Exercise goal:
Please gather every line of the records below that contains the word "parole", and copy each such line in full.

Supplied material:
******

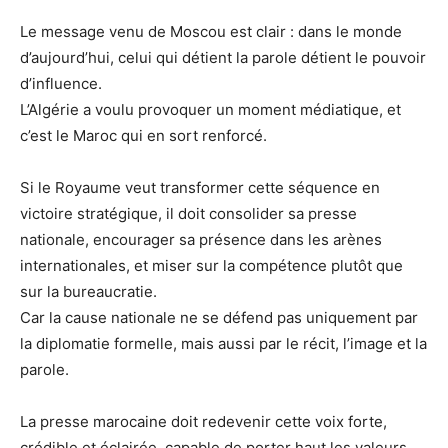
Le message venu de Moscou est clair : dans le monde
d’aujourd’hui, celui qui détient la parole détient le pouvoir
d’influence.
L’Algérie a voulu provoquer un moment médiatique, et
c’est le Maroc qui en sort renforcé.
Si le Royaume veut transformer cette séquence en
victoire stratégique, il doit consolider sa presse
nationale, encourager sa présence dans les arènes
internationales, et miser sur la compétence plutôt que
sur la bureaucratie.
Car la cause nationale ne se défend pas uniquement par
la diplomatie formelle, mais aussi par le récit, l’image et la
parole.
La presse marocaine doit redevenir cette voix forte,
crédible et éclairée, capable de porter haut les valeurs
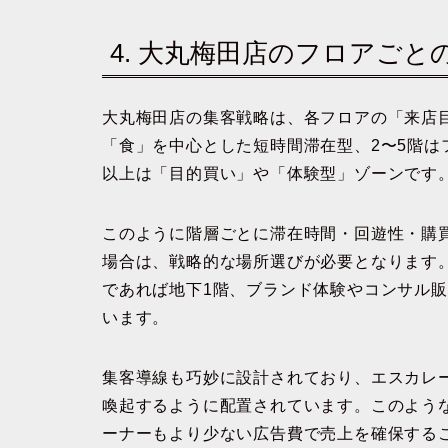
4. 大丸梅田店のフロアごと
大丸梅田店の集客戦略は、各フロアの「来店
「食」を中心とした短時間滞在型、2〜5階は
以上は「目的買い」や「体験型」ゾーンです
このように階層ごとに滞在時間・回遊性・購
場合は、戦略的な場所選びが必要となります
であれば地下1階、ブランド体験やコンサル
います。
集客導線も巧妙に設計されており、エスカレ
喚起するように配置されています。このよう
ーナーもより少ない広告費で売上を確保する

******

Output of the exercise:
d’aujourd’hui, celui qui détient la parole détient le pouvoir
parole.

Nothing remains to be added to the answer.